Thursday, February 16, 2012

On Forgiveness

Recently I had a long, beautiful chat with a friend who has been wronged in the most painful ways--by the abandonment of an adulterous husband. Even as I typed that sentence it seemed inappropriate. How on Earth could the word beautiful be used in a sentence about a woman struggling to recover from such an intimate betrayal? But the conversation was, in fact, as inspiring as it was gut wrenching as she told me what she is learning about forgiveness.

It was such a timely conversation, as my ladies' small group just discussed the topic of forgiveness as a part of our study of Priscilla Shirer's book, The Resolution for Women. Among the women in the group there were all sorts of old hurts and scars...from parents, from close friends, from spouses. The gut wrenching stories, the pain that made us cringe and tear up even as we discussed it, led to a few seemingly legitimate points for us about WHY it is so hard to forgive:
What if the offender isn't sorry and/or asking for forgiveness?
If I let it go it, won't it feel like they got away with this?
Is that fair?

The pain is real. The questions are valid. Yet, they do not negate the primary message of the Gospel: forgive as you have been forgiven.
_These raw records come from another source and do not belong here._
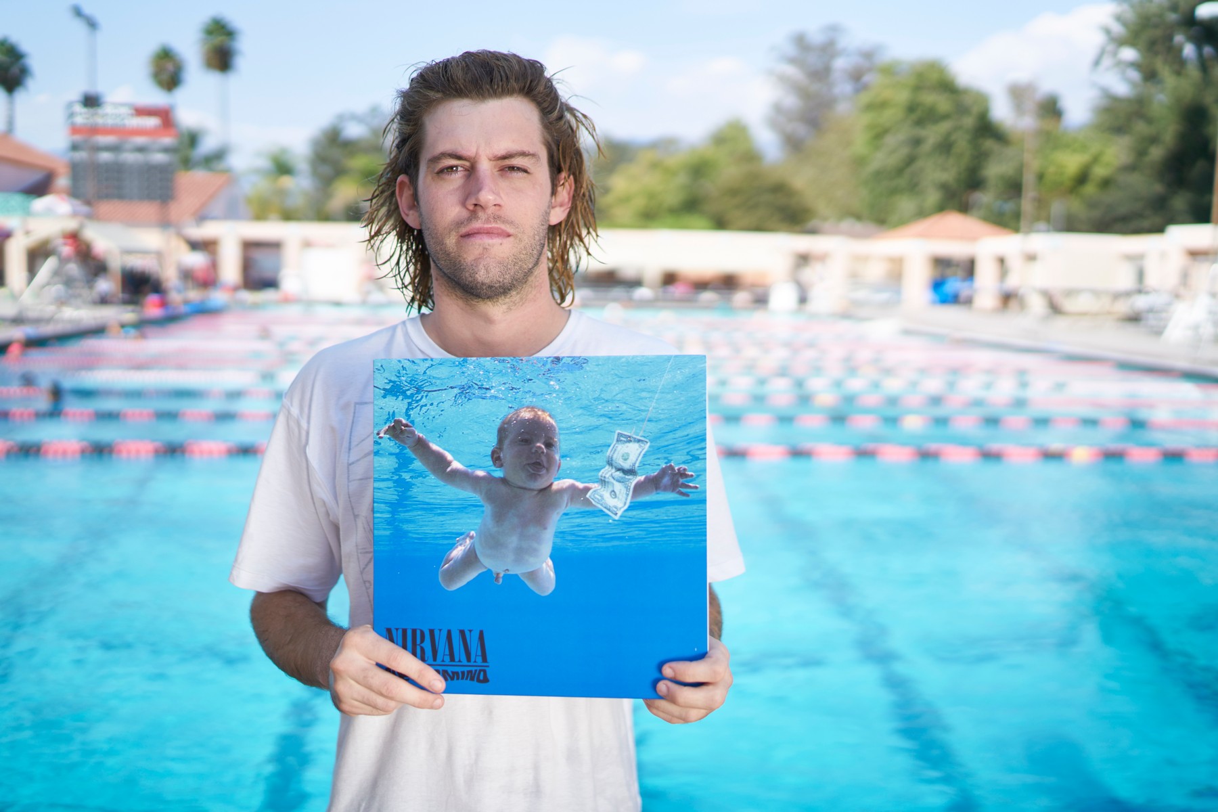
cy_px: 406
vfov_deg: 37.9
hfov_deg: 54.4
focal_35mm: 35
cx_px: 609
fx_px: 1184
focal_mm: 35
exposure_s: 1/6400
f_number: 1.6
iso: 200
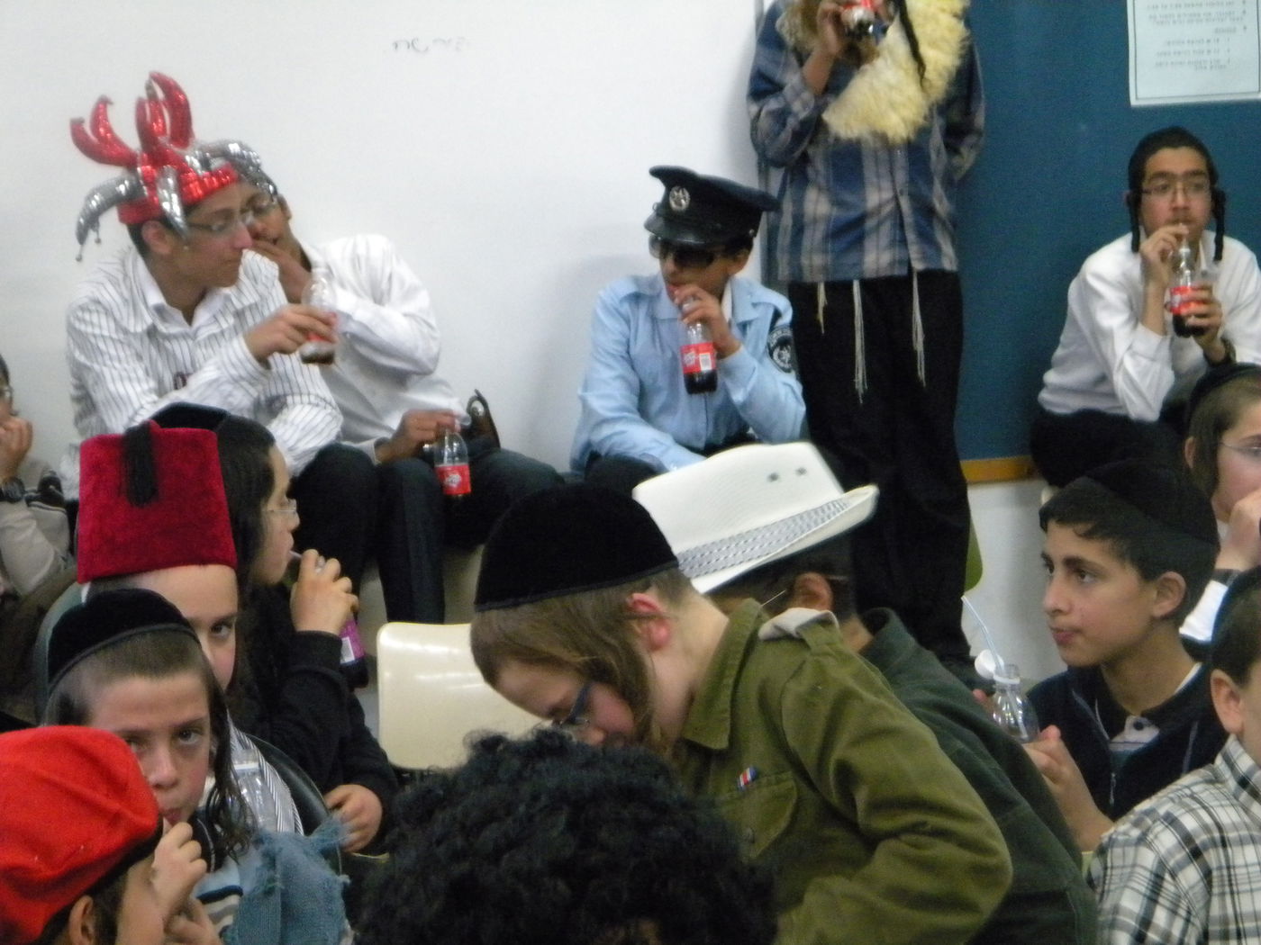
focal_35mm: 105
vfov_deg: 14.1
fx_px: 3825
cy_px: 472
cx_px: 630
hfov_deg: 18.7
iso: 800
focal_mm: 19
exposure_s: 1/43.2
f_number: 4.7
"Bear with each other and forgive one another if any of you has a grievance against someone. Forgive as the Lord forgave you" Colossians 3:13 NIV

"Forgiveness means releasing into His hands the person, the circumstance and the outcome. All of it. That's the way He did it with us, right?"
-Priscilla Shirer

And so as my precious friend with tear-filled eyes committed, "I can't carry this forever. As difficult as it is, even when I don't want to, I must forgive" my heart was being indelibly marked. He's gone. He made his choice and now it is time for her to make hers. She has decided to not be stuck in this place of bitterness. I was moved...by her vulnerability, her courage and her obedience.

As Priscilla Shirer wrote: "This is the framework of forgiveness we are to follow--releasing others from the very real charges we've stacked up against them and freeing them from their debt, whether they've admitted their mistake or not...Forgiveness is a miracle. It really is. It's a supernatural outworking of God's Spirit through you, enabling you to extend something you could never do apart from His indwelling activity."

My friend and I discussed that it is the essence of the word itself. To forgive is to FOR-go my flesh's desire to hold onto my hurts and to GIVE them up to my Father in heaven so He can heal my heart. To forgive is to FOR-go my temptation to lord past mistakes over another and GIVE them over to God so He can handle it.

Unless we all shrink wrap our hearts, this will be a part of the human experience. It is a tale as old as time, the reality that broken people inevitably hurt each other. As Paul David Tripp writes, "Find comfort as you read Scripture because the mess of relationships that we deal with everyday is on almost every page of the Bible."

We must examine our hearts and submit our fleshly feelings to Him for healing, peace and strength. And as hard as it sounds, I am convinced it is the way to feel light and free.

2 comments:

Suzanne Moore said...

This is an excellent post!!!! Thank you for sharing! God speaks through your writing!!!! Much love to you!! Blessings, Suzanne
www.suzannegmoore.blogspot.com

Missy June said...

My heart hurts for your friend as I have been in her shoes. Forgiveness is a miracle! It is evidence of God in us because such wounds cannot be forgiven without his help. For me it has been a process and not a one-time event. But each time the consequences and pain rumble up from my former spouses choices, I choose to accept and let God fill in the gap where he and I failed.

I pray your friend finds comfort and strength in our Savior that and experiences His presence in a way unknown before. He is with us.